EXERCISE 1:
Rewrite the entries below as a Markdown table with the columns "Row" and "Line", from the start of the entries through the line containing "ЛУГА 200Х20 ММ, ПОСАДКА 16". Number each row and omit blank lines.

SELECTED EXCERPT:
=======

Some of you may remember that I was rather stressed about my brassicas not performing in the vegetable bed.  They were growing very well but not making heads.  Around that time I made a new friend who is a veggie farmer who kept on urging me to just wait.  I read up about them and decided that I would have to pull them all up and start again.  I was again urged to just wait.

My new friend came to visit me recently, and walked into my veggie garden and yanked a complete broccoli plant out of the ground.  I nearly hit him over the head!

He showed me where I had J-rooted the plant but kindly (and probably because he saw my face) replanted the plant in the same spot.  I did not hold out much hope for it though.

Well today I can announce that my brassicas all have heads and I will be getting some cauliflowers, broccoli and cabbage.  Yay!

Some pictures from the beds

As you can see – I am loving my new camera.  So many new things in my life right now.  This is good. 🙂

 

It’s all about food…..

Everything I have been doing lately is all about food and it has been so much fun.  My first batch of vegetables are finally planted. This has been two years in the planning so it’s a big thing for me.  They are all safe and sound, away from browsing animals and the baking sun in their little cool cloth house.  I made raised beds using recycled broken vegetable crates with shade cloth liners.

Functional but not very pretty. I will be cutting off all the excess cloth to neaten things up a bit.

=======

EXERCISE 2:
Print the passage of the vegetable garden text above from "Everything I have" to "things up a bit.", word for word.

MATERIAL TO PROCESS:
=======

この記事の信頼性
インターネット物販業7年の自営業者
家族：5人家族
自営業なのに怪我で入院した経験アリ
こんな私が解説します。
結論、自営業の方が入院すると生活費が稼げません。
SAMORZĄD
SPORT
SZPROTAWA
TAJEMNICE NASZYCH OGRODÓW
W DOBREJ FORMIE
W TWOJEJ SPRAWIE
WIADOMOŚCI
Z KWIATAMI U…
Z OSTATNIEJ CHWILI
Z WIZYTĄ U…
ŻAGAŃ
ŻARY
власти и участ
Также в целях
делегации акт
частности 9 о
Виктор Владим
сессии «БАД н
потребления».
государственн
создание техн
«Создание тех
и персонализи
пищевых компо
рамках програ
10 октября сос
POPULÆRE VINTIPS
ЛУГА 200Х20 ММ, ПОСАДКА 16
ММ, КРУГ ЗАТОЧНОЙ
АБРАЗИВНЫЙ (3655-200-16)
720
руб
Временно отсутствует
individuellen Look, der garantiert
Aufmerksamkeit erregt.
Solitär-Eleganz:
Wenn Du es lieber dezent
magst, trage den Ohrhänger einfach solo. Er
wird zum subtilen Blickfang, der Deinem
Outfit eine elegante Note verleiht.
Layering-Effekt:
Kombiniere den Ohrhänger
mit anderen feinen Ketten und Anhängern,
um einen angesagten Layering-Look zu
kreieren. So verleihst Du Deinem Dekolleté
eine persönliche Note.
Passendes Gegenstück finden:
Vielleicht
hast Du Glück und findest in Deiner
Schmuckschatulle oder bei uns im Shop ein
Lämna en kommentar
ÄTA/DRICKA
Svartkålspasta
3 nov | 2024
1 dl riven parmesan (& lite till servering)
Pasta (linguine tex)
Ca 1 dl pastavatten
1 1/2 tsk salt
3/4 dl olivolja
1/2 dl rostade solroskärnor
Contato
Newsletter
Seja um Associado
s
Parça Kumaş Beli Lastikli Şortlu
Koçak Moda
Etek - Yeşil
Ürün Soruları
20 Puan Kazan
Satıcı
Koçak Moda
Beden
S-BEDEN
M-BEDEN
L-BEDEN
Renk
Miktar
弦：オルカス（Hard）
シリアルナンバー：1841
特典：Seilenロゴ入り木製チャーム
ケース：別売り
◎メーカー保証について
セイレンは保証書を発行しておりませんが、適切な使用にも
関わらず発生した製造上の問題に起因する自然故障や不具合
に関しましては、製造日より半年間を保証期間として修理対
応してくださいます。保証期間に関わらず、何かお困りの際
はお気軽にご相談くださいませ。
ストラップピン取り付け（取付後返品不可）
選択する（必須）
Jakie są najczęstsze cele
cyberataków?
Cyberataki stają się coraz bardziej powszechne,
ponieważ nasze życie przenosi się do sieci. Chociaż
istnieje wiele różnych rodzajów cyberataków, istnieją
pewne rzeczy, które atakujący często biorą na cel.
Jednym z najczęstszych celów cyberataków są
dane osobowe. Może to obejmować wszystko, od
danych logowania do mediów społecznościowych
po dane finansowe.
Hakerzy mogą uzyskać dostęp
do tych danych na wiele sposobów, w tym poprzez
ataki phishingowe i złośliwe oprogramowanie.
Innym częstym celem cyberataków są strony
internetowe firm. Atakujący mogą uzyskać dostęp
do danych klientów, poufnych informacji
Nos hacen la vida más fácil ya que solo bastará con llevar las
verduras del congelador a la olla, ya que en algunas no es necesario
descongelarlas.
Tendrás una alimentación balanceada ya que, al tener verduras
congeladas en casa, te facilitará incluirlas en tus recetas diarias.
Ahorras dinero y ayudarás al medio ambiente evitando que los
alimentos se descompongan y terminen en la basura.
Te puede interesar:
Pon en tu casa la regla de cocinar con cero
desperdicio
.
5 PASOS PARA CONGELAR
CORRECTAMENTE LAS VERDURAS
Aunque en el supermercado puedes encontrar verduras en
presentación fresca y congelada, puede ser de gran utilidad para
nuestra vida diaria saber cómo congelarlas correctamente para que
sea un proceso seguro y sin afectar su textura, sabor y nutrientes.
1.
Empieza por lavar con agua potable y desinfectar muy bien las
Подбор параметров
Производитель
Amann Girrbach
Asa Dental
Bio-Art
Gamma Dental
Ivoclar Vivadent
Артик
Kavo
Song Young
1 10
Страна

=======

RESPONSE 1:
| Row | Line |
|---|---|
| 1 | この記事の信頼性 |
| 2 | インターネット物販業7年の自営業者 |
| 3 | 家族：5人家族 |
| 4 | 自営業なのに怪我で入院した経験アリ |
| 5 | こんな私が解説します。 |
| 6 | 結論、自営業の方が入院すると生活費が稼げません。 |
| 7 | SAMORZĄD |
| 8 | SPORT |
| 9 | SZPROTAWA |
| 10 | TAJEMNICE NASZYCH OGRODÓW |
| 11 | W DOBREJ FORMIE |
| 12 | W TWOJEJ SPRAWIE |
| 13 | WIADOMOŚCI |
| 14 | Z KWIATAMI U… |
| 15 | Z OSTATNIEJ CHWILI |
| 16 | Z WIZYTĄ U… |
| 17 | ŻAGAŃ |
| 18 | ŻARY |
| 19 | власти и участ |
| 20 | Также в целях |
| 21 | делегации акт |
| 22 | частности 9 о |
| 23 | Виктор Владим |
| 24 | сессии «БАД н |
| 25 | потребления». |
| 26 | государственн |
| 27 | создание техн |
| 28 | «Создание тех |
| 29 | и персонализи |
| 30 | пищевых компо |
| 31 | рамках програ |
| 32 | 10 октября сос |
| 33 | POPULÆRE VINTIPS |
| 34 | ЛУГА 200Х20 ММ, ПОСАДКА 16 |

RESPONSE 2:
Everything I have been doing lately is all about food and it has been so much fun.  My first batch of vegetables are finally planted. This has been two years in the planning so it’s a big thing for me.  They are all safe and sound, away from browsing animals and the baking sun in their little cool cloth house.  I made raised beds using recycled broken vegetable crates with shade cloth liners.

Functional but not very pretty. I will be cutting off all the excess cloth to neaten things up a bit.